Do Comentário sobre o Evangelho de João, de São Cirilo de Alexandria, bispo

(Lib. 12,1: PG 74,707-710)
(Séc. V)

Como o Pai me enviou, também eu vos envio
Nosso Senhor Jesus Cristo designou guias e doutores do mundo e dispensadores de seus divinos mistérios. Semelhantes a lâmpadas, ordenou-lhes que esclarecessem e iluminassem não apenas o país dos judeus, mas todos os que existem sob o sol e em todo o universo, os homens e habitantes da terra. É verdadeiro aquele que disse: Ninguém se arroga esta honra, mas quem foi chamado por Deus (Hb 5,4). Pois nosso Senhor Jesus Cristo chamou ao nobilíssimo apostolado, antes de todos os outros, os seus discípulos.

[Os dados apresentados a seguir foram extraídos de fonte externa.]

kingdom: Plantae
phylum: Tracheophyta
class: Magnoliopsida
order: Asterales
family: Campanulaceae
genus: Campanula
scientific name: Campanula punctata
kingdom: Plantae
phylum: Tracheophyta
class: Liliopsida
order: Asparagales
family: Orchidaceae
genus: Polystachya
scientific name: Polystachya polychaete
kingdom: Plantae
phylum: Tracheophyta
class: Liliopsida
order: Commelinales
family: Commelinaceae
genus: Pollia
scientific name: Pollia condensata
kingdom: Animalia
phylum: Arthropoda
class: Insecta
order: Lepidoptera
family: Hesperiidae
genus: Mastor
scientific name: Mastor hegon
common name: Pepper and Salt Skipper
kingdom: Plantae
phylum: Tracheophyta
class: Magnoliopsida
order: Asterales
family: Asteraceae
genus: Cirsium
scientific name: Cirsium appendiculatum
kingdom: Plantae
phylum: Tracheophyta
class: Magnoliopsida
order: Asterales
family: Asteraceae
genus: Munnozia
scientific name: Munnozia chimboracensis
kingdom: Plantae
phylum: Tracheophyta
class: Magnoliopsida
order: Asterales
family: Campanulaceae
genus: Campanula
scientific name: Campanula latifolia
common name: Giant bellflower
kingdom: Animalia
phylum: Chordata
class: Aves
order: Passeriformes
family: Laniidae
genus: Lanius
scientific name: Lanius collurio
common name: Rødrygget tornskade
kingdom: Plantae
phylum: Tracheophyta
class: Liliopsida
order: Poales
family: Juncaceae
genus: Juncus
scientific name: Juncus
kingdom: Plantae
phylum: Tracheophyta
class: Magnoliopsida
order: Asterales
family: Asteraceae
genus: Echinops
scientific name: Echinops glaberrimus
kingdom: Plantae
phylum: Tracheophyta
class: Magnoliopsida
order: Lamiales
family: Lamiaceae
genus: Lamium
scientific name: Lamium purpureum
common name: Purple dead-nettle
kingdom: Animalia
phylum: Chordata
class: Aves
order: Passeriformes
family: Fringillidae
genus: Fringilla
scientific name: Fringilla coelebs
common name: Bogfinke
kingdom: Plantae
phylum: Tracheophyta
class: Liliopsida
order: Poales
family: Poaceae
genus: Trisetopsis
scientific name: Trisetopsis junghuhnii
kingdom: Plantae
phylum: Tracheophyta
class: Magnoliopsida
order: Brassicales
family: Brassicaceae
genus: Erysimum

Os santos Apóstolos foram colunas e firmamento da verdade. A eles diz que os envia da mesma forma como foi enviado pelo Pai. Mostrou assim, ao mesmo tempo, a dignidade do apóstolo e a glória incomparável do poder que lhe foi dado; como também, parece-me, sugerindo a meta da vida apostólica.

Pois, se julgava que devia enviar seus discípulos do mesmo modo como o Pai o enviara, como não se seguiria necessariamente que seus futuros imitadores iriam conhecer a que fim o Pai enviara o Filho? Por isto, declarando em vários lugares a finalidade de sua missão, dizia: Não vim chamar os justos, mas os pecadores para a conversão (cf. Mt 9,13). E também: Desci do céu não para fazer minha vontade, mas a vontade daquele que me enviou. Deus não enviou seu Filho ao mundo para julgar o mundo, mas para que o mundo seja salvo por ele (Jo 3,17). Resumindo assim, em poucas palavras, o objetivo do apostolado, diz que foram enviados por ele, como ele o fora pelo Pai e soubessem ter recebido a missão de chamar os pecadores à conversão; de curar os doentes de corpo e de espírito; de não procurar, no ministério, sua vontade, mas a daquele por quem foram enviados; e de salvar o mundo por sua doutrina. Não será difícil saber quanto os santos apóstolos se esforçaram por bem realizar todas estas tarefas, se leres os escritos dos Atos dos Apóstolos e de São Paulo.